# Services Navigator



## john87300 (Oct 12, 2011)

My collection is based around French watches (currently 55+ and (not) counting) but very occassionally I veer off to something different. This time a Services Navigator from the mid 1950's with an Oris 252 5 jewel, which keeps amazingly good time. Everything there is to know about Services I've gleaned from the posts of a certain "Mach", so dating and history for the brand and the watch was a breeze. The only thing I can't find is some basic technical info on the 252, it doesn't figure in the like of Ranfft or Christophlorenze. Ok, so it's a pin lever, for which Oris were renowned, but much more than that I don't know.
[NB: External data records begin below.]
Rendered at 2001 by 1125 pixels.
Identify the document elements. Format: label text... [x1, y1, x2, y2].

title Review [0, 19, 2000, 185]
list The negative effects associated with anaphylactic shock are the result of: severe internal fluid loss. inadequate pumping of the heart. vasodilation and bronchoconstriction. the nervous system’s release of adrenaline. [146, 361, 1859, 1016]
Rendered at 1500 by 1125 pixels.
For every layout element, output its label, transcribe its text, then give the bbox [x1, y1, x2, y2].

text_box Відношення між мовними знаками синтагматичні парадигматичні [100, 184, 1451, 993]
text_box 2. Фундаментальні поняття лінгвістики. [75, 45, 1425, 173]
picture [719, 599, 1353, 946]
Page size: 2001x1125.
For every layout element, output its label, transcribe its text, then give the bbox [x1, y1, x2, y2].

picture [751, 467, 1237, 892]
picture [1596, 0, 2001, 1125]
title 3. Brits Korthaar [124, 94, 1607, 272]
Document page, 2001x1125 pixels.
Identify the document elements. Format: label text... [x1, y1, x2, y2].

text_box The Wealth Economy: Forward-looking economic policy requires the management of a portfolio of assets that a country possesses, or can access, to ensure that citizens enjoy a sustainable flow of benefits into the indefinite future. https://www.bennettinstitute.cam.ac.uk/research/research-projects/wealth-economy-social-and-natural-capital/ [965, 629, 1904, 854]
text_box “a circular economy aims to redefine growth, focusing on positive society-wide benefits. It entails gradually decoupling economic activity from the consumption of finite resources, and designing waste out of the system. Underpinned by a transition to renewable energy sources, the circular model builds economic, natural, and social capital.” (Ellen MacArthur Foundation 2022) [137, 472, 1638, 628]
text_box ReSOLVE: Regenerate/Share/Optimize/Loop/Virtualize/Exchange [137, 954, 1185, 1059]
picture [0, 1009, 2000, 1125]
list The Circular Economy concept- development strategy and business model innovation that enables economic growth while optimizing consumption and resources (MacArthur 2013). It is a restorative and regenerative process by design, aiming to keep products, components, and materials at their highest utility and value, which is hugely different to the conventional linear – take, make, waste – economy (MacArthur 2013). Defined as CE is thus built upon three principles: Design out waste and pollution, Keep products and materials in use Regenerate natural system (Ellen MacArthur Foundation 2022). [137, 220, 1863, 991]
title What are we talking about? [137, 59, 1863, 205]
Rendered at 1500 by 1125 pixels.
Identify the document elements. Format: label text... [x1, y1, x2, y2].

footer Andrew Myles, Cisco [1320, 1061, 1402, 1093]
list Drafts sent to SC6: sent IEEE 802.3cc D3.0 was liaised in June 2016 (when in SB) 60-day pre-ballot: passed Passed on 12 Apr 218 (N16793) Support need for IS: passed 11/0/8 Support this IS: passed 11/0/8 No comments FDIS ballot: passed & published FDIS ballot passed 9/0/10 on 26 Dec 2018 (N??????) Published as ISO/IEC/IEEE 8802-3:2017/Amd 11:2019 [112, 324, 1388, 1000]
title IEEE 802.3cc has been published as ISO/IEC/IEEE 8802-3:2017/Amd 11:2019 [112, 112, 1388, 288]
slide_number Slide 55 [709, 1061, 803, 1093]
Anyway, here it is, with just a tiny amount of corrosion around the bezel, which really doesn't notice at all when on the wrist, and a very well preserved dial with just a few tiny age spots and still nice and shiny gold coloured numerals and hands.














































My thanks to Mach for making my life so easy by doing all the hard work for me!


----------



## mel (Dec 6, 2006)

I'm surprised Mach allowed you to have this one, it is rather swish and weel preserved :yes:

Very Nice, Health to Wear!

ldman:


----------



## mach 0.0013137 (Jan 10, 2005)

Nice one John & I`m glad you found my information useful :thumbsup:

BTW no doubt you`ve seen these before but here`s some earlier & later versions of your model...

*"Services"** Navigator,` Foreign Made`(by Thiel Bros., Thuringia, Germany) unjeweled pin-pallet, circa early/ mid-1930s *










*Services** `Navigator` Swiss Made (by Oris) cal.296 4 Jewels circa late 1940s/early 1950s? *










*Services** Navigator, (Swiss Made) Oris cal.292 5 Jewels circa mid/late 1950s. *










*Services `Navigator`, (Swiss Made) FHFST cal.96 4, circa 1967?*.










*Services `Navigator` (Swiss Made)EB cal.8021 17 Jewels circa late 1960s*?










Now then Mel, I`m not greedy - I do sometimes allow other people to enjoy the pleasure of owning a Services


----------